Finalists for the National Book Critics Circle Awards include 31 books across six categories: autobiography, biography, criticism, fiction, nonfiction and poetry. Notably, poet Terrance Hayes was nominated in two different categories for two different books. His collection “American Sonnets for My Past and Future Assassin” is a poetry finalist, and his book “To Float in the Space Between: A Life and Work in Conversation With the Life and Work of Etheridge Knight” is a finalist for criticism.
The 24 directors of the National Book Critics Circle typically name five finalists per category, but they cited an especially strong year for autobiography in naming six to that category this year. Those nominees include a graphic memoir (Nora Krug’s “Belonging: A German Reckons With History and Home”) and Tara Westover’s “Educated,” which The New York Times Book Review selected as one of its 10 Best Books of 2018.
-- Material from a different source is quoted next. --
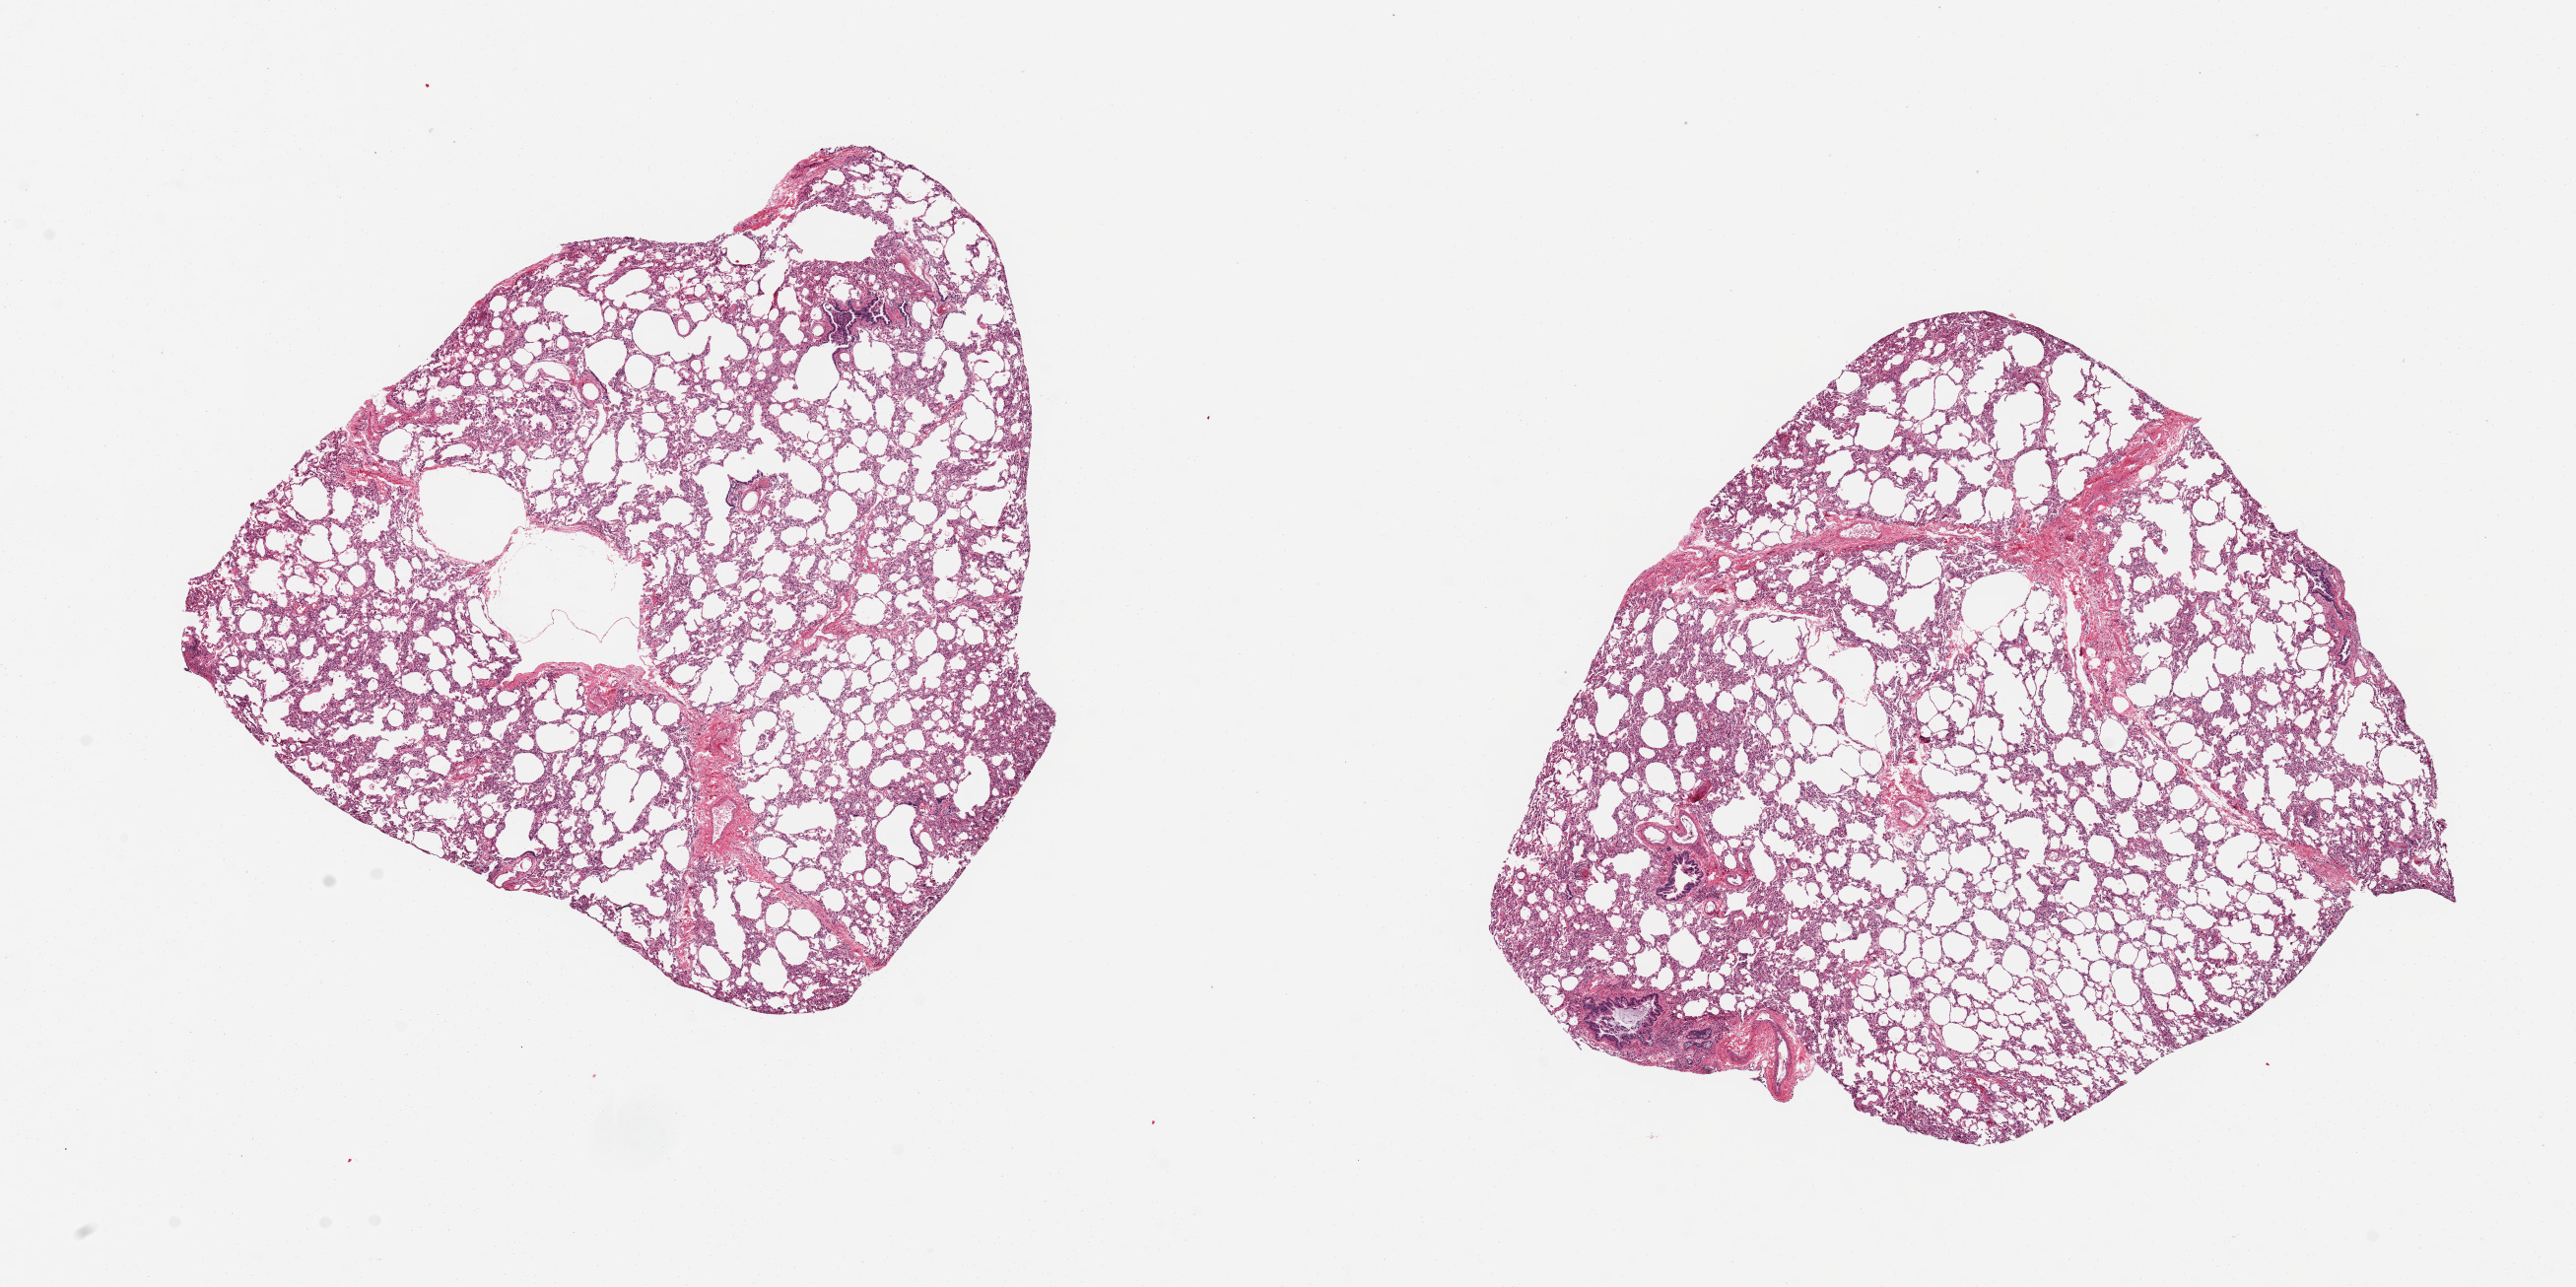
Digitized H&E-stained section, whole scanned area (about 20.7 x 10.3 mm) shown as a low-resolution overview; PAXgene-fixed, paraffin-embedded tissue; section of lung (target tissue); tissue donor sample.
Pathologist's review note for this sample: 2 pieces, 8x6 & 6x6; several dilated air spaces.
The organization’s lifetime achievement award will go to independent publisher Arte Público Press, which specializes in Hispanic literature. The John Leonard Prize, for the best first book in any genre, will be awarded to Tommy Orange for his debut novel, “There There” (also one of the Book Review’s 10 Best Books), which centers on a Native American gathering in Oakland, California. NPR book critic Maureen Corrigan will receive a citation for excellence in reviewing.
The awards will be presented March 14 at the New School in New York City.
The Mystery Writers of America will present the Edgar Awards on April 25 at the Grand Hyatt Hotel in New York City. Prizes are awarded in 11 categories covering crime fiction, nonfiction and television. Finalists for best novel include Walter Mosley’s “Down the River Unto the Sea” and Lawrence Osborne’s “Only to Sleep,” while Delia Owens is a finalist in the first novel category for “Where the Crawdads Sing” and Leila Slimani was nominated in the paperback category for another of the Book Review’s 10 Best, “The Perfect Nanny.”